Senin, 13 April 2026

DirKrimsus Polda Kepri akan Kembangkan Kasus OTT Kepala KSOP Sambu, Batam

Berita Terkait

DirKrimsus Polda Kepri, Kombes Rustam Mansur (kemja putih) saat menunjukkan barang bukti.
foto: jawapos.com / bobi bani

batampos.co.id – DirKrimsus Polda Kepri, Kombes Rustam Mansur menjelaskan, pihaknya masih mendalami kemungkinan adanya pihak lain yang terlibat dalam pemufakatan jahat ini. Demikian juga dengan besaran transaksi yang dilakukan sejak Agustus lalu.

“Kami belum tahu siapa dan berapa jumlah uang dari transaksi yang telah berkali-kali dilakukan ini. Masih kami dalami,” jelas Rustam seperti dikutip jawapos.com.

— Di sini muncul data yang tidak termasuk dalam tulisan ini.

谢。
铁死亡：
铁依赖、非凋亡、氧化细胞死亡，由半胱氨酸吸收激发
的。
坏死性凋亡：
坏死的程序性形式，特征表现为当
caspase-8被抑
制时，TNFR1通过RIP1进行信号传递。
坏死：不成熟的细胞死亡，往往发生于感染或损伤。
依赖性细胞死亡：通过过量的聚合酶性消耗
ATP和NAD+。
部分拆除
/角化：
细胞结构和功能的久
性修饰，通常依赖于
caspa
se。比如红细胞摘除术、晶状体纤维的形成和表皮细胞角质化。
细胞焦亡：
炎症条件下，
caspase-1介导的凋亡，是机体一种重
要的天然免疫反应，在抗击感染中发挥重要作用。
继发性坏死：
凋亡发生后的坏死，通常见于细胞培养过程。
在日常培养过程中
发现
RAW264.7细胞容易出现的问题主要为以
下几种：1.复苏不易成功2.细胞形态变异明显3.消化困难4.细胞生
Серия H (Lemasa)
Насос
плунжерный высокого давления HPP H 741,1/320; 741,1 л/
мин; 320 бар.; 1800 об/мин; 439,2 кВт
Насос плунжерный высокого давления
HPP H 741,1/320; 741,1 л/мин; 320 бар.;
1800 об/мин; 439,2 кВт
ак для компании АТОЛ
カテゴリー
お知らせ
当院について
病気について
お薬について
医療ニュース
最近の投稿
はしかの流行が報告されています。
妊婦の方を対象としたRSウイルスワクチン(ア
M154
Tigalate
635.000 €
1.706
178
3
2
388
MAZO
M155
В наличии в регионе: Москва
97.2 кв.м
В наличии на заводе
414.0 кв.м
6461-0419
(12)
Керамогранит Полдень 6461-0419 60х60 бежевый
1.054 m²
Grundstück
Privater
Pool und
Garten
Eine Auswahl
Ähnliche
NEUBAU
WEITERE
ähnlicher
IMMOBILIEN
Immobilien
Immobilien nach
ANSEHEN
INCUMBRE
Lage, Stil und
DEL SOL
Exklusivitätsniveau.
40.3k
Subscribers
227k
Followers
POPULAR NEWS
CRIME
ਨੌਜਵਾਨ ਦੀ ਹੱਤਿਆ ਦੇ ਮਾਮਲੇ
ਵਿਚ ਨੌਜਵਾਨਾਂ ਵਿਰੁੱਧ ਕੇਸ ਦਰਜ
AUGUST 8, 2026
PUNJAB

Kabid Humas Polda Kepri, Kombes S Erlangga kepada saat ekspos menerangkan Kepala Kantor Syahbandar dan Otoritas Pelabuhan (KSOP) Sambu, Batam, Totok Suranto, telah berulang kali menerima uang pelicin.

Ini diketahui, berdasarkan hasil pengembangan yang dilakukan tim Direktorat Reserse Kriminal Khusus (Ditreskrimsus) Polda Kepulauan Riau (Kepri).

Uang pelicin tersebut, bahkan telah diterima sejak pertama kali Totok Suranto menjabat sebagai Kepala KSOP Sambu pada Agustus 2018 lalu.

Totok diketahui diamankan bersama Kepala Cabang PT Garuda Mahakam Pratama (GMP), Eliman Syah.

Eliman Syah sendiri ketika diamankan, menyerahkan uang tunai 9.200 Dollar US kepada Totok.

Erlangga mengungkapkan, keduanya diketahui selalu bertransaksi setiap akhir bulan.

“Selalunya begitu, akhir bulan dan di luar Batam. Lebih nyaman kalau di luar Batam. Yang terakhir ini keduanya kita amankan saat berada di kawasan Gandaria City Mall,” kata Kombes S Erlangga.

Polis mengamankan barang bukti berupa tiga unit komputer dari tersangka Eliman Syah.

Sementara dari tersangka Totok Suranto dari Kantor KSOP Kepas III Pulau Sambu berupa sejumlah dokumen yang berisi data transaksi, dan uang sejumlah USD9.200.